Testo estratto>
┌──

L’incontro di Ferragosto disegna un mondo nuovo?

di Paolo Arigotti

Negli ultimi anni ci hanno riempito la testa (o provato a farlo), con la parola, scritto e ogni altro mezzo di diffusione, con una serie di slogan all’insegna di una “Russia isolata”, di un “Putin malato”, di una “sconfitta strategica di Mosca”, e vi risparmiamo, per carità di patria, quelli riferiti alle sanzioni. Ora come allora, per lo meno nel cosiddetto Occidente libero, chiunque si azzardasseanche solo a esprimere dubbi o riserve riguardo a questa narrazione si trovavaimmediatamente esposto al pubblico ludibrio, vedendosi attribuite etichette, inventate di sana pianta, di “filo russo” o “filo putiniano”.

Il vertice di Ferragosto fra il presidente statunitense Donald Trump e quello russo Vladimir Putin, fortemente voluto e promosso dal primo, potrebbe spazzare via, in tempi assai rapidi, questo clima da caccia alle streghe, che ha spadroneggiato nel mondo dei conformisti i quali per convinzione o per interesse, hanno sposato una versione quantomeno parziale delle origini e fattori scatenanti del conflitto in Ucraina, cancellando proditoriamente tutto quel che aveva preceduto la data del 24 febbraio 2022.

L’incontro ha avuto come cornice la base militare di Elmendorf-Richardson, organizzato in tempi molto rapidi, ma preceduto da diversi contatti preliminari, a cominciare dalla prima telefonata tra i due presidenti del novembre scorso: il suo significato, per ora, risiede forse più negli aspetti formali, che sostanziali.

Non è per fare il verso a un noto adagio, ma per sottolineare come in taluni casi – e nella diplomazia internazionale in modo particolare – gesti e approcci (il cosiddetto linguaggio del corpo) possano rivelare più di mille parole, anche perché di dichiarazioni ufficiali, per il momento, ce ne sono state molto poche; la stessa conferenza stampa congiunta è stata assai rapida e non ha lasciato spazio per le domande della stampa.

└──

Elenco dei compiti>
1. Riscrivi il brano del testo sull'incontro di Ferragosto cominciando da "Il vertice di Ferragosto" e proseguendo fino a "formali, che sostanziali.", ma sostituisci "vertice" con "summit".
2. Trascrivi tali e quali le righe delle voci, cominciando dalla prima e proseguendo fino alla riga che contiene "17: (378, 782)", comprese entrambe.

Dati forniti>
┌──

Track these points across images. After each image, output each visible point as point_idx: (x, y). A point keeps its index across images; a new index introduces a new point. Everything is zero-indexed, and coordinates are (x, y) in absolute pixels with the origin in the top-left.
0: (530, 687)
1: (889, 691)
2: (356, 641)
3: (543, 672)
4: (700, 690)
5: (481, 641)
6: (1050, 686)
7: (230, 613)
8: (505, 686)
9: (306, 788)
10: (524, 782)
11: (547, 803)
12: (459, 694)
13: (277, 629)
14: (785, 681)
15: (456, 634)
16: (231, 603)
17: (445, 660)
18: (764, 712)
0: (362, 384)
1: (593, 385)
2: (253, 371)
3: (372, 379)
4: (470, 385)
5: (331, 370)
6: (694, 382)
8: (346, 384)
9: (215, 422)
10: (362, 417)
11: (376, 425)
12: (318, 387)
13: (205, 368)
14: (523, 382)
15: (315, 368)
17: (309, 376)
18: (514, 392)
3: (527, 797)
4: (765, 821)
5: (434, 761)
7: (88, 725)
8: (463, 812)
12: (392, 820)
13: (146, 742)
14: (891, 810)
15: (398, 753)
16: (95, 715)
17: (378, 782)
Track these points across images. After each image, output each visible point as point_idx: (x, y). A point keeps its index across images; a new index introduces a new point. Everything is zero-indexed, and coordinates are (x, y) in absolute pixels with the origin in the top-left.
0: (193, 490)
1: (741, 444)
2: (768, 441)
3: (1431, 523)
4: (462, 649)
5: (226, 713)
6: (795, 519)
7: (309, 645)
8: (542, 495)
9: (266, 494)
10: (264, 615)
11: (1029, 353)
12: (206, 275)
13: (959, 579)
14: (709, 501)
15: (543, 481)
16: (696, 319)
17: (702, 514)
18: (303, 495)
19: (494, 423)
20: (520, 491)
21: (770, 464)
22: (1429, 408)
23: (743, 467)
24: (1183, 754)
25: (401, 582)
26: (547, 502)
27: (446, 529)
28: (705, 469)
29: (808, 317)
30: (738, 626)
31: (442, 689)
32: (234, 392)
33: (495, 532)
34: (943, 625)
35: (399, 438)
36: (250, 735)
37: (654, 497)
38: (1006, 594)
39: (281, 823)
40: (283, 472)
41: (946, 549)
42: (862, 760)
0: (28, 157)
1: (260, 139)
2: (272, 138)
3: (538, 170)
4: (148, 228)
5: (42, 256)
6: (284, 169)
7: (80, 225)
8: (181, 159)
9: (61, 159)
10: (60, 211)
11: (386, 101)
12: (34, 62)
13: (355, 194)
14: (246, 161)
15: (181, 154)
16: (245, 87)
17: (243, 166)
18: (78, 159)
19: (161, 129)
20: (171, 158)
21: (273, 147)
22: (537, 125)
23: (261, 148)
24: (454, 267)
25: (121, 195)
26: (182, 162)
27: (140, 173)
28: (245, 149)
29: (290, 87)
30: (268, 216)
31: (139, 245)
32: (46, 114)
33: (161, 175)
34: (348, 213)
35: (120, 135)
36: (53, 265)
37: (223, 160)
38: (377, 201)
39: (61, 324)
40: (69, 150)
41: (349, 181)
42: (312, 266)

└──

Compiti svolti>
1.
Il summit di Ferragosto fra il presidente statunitense Donald Trump e quello russo Vladimir Putin, fortemente voluto e promosso dal primo, potrebbe spazzare via, in tempi assai rapidi, questo clima da caccia alle streghe, che ha spadroneggiato nel mondo dei conformisti i quali per convinzione o per interesse, hanno sposato una versione quantomeno parziale delle origini e fattori scatenanti del conflitto in Ucraina, cancellando proditoriamente tutto quel che aveva preceduto la data del 24 febbraio 2022.

L’incontro ha avuto come cornice la base militare di Elmendorf-Richardson, organizzato in tempi molto rapidi, ma preceduto da diversi contatti preliminari, a cominciare dalla prima telefonata tra i due presidenti del novembre scorso: il suo significato, per ora, risiede forse più negli aspetti formali, che sostanziali.

2.
Track these points across images. After each image, output each visible point as point_idx: (x, y). A point keeps its index across images; a new index introduces a new point. Everything is zero-indexed, and coordinates are (x, y) in absolute pixels with the origin in the top-left.
0: (530, 687)
1: (889, 691)
2: (356, 641)
3: (543, 672)
4: (700, 690)
5: (481, 641)
6: (1050, 686)
7: (230, 613)
8: (505, 686)
9: (306, 788)
10: (524, 782)
11: (547, 803)
12: (459, 694)
13: (277, 629)
14: (785, 681)
15: (456, 634)
16: (231, 603)
17: (445, 660)
18: (764, 712)
0: (362, 384)
1: (593, 385)
2: (253, 371)
3: (372, 379)
4: (470, 385)
5: (331, 370)
6: (694, 382)
8: (346, 384)
9: (215, 422)
10: (362, 417)
11: (376, 425)
12: (318, 387)
13: (205, 368)
14: (523, 382)
15: (315, 368)
17: (309, 376)
18: (514, 392)
3: (527, 797)
4: (765, 821)
5: (434, 761)
7: (88, 725)
8: (463, 812)
12: (392, 820)
13: (146, 742)
14: (891, 810)
15: (398, 753)
16: (95, 715)
17: (378, 782)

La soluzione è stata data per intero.